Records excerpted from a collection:

§

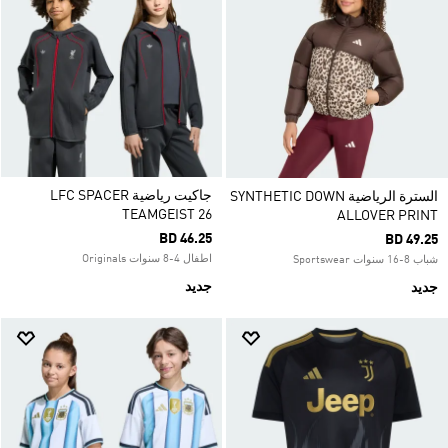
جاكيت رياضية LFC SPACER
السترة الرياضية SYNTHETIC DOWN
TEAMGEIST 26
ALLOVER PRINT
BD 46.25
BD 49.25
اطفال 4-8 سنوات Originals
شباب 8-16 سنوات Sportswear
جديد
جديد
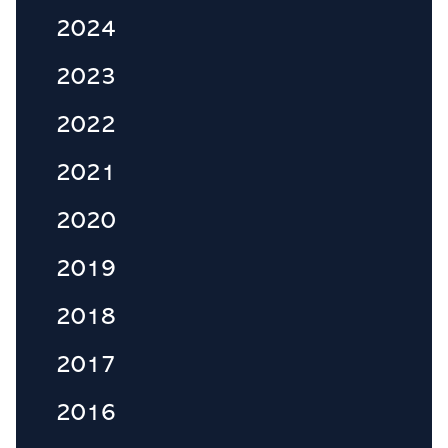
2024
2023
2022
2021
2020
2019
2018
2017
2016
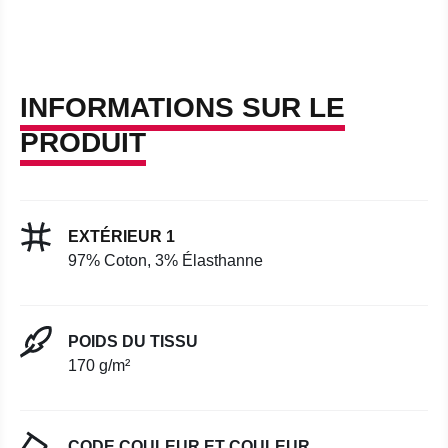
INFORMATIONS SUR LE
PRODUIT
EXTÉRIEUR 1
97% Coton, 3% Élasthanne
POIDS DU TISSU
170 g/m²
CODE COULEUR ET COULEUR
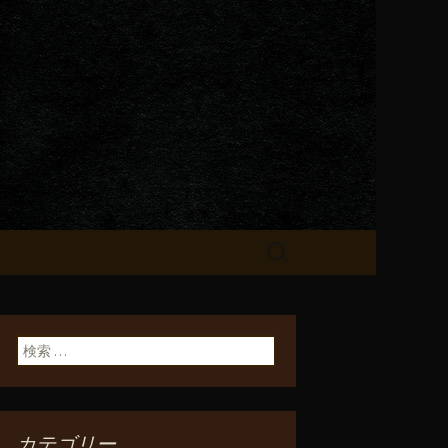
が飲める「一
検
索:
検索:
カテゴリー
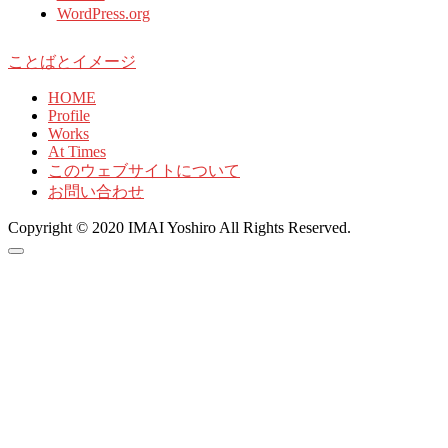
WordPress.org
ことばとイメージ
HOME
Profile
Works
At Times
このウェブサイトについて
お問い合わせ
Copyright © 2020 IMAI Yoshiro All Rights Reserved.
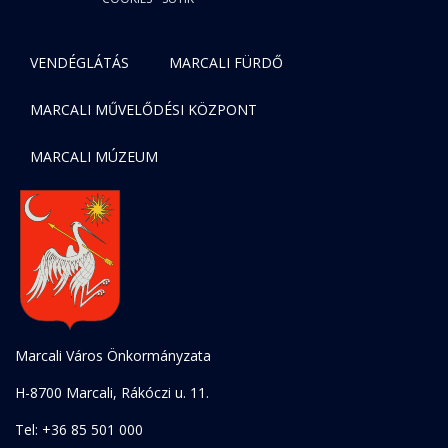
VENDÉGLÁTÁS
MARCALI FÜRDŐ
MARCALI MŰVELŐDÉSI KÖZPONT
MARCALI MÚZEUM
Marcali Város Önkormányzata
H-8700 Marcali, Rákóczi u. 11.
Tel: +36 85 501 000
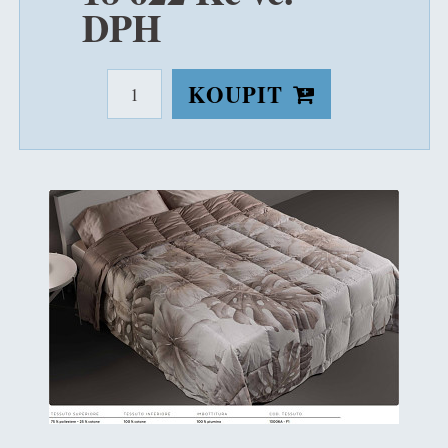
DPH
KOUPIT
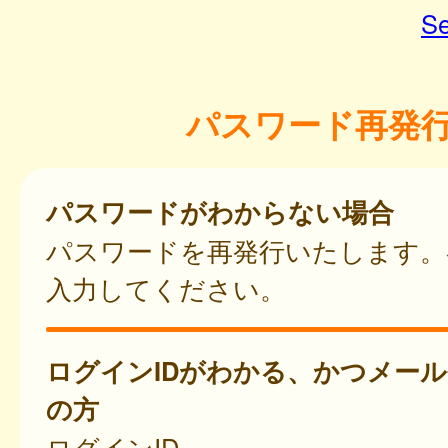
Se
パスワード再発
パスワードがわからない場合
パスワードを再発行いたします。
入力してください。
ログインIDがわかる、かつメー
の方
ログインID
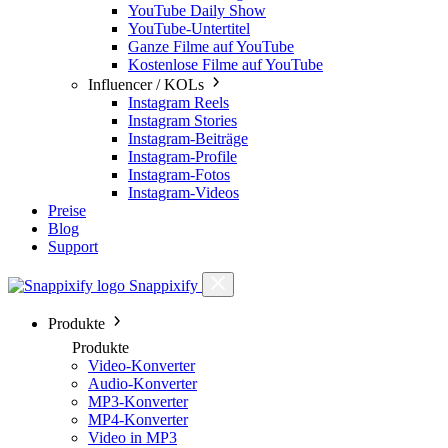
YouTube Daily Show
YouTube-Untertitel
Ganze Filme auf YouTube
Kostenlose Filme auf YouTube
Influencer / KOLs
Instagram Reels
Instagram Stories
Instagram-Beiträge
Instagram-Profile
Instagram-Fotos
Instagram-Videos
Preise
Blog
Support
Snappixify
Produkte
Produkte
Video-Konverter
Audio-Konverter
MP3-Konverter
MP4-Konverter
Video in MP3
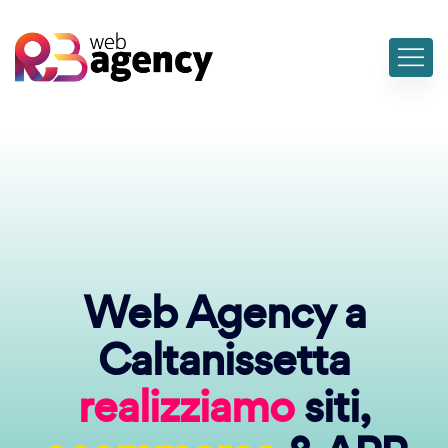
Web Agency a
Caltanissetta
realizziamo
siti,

§

**Directions**
Arrange every line of text in the data above as a single numbered list, skipping blank lines and leaving the pictures out.

**Output below**
1. جاكيت رياضية LFC SPACER
2. السترة الرياضية SYNTHETIC DOWN
3. TEAMGEIST 26
4. ALLOVER PRINT
5. BD 46.25
6. BD 49.25
7. اطفال 4-8 سنوات Originals
8. شباب 8-16 سنوات Sportswear
9. جديد
10. جديد
11. 2024
12. 2023
13. 2022
14. 2021
15. 2020
16. 2019
17. 2018
18. 2017
19. 2016
20. INFORMATIONS SUR LE
21. PRODUIT
22. EXTÉRIEUR 1
23. 97% Coton, 3% Élasthanne
24. POIDS DU TISSU
25. 170 g/m²
26. CODE COULEUR ET COULEUR
27. が飲める「一
28. 検
29. 索:
30. 検索:
31. カテゴリー
32. WordPress.org
33. ことばとイメージ
34. HOME
35. Profile
36. Works
37. At Times
38. このウェブサイトについて
39. お問い合わせ
40. Copyright © 2020 IMAI Yoshiro All Rights Reserved.
41. VENDÉGLÁTÁS
42. MARCALI FÜRDŐ
43. MARCALI MŰVELŐDÉSI KÖZPONT
44. MARCALI MÚZEUM
45. Marcali Város Önkormányzata
46. H-8700 Marcali, Rákóczi u. 11.
47. Tel: +36 85 501 000
48. DPH
49. KOUPIT
50. Se
51. パスワード再発
52. パスワードがわからない場合
53. パスワードを再発行いたします。
54. 入力してください。
55. ログインIDがわかる、かつメー
56. の方
57. ログインID
58. YouTube Daily Show
59. YouTube-Untertitel
60. Ganze Filme auf YouTube
61. Kostenlose Filme auf YouTube
62. Influencer / KOLs
63. Instagram Reels
64. Instagram Stories
65. Instagram-Beiträge
66. Instagram-Profile
67. Instagram-Fotos
68. Instagram-Videos
69. Preise
70. Blog
71. Support
72. Snappixify
73. Produkte
74. Produkte
75. Video-Konverter
76. Audio-Konverter
77. MP3-Konverter
78. MP4-Konverter
79. Video in MP3
80. Web Agency a
81. Caltanissetta
82. realizziamo
83. siti,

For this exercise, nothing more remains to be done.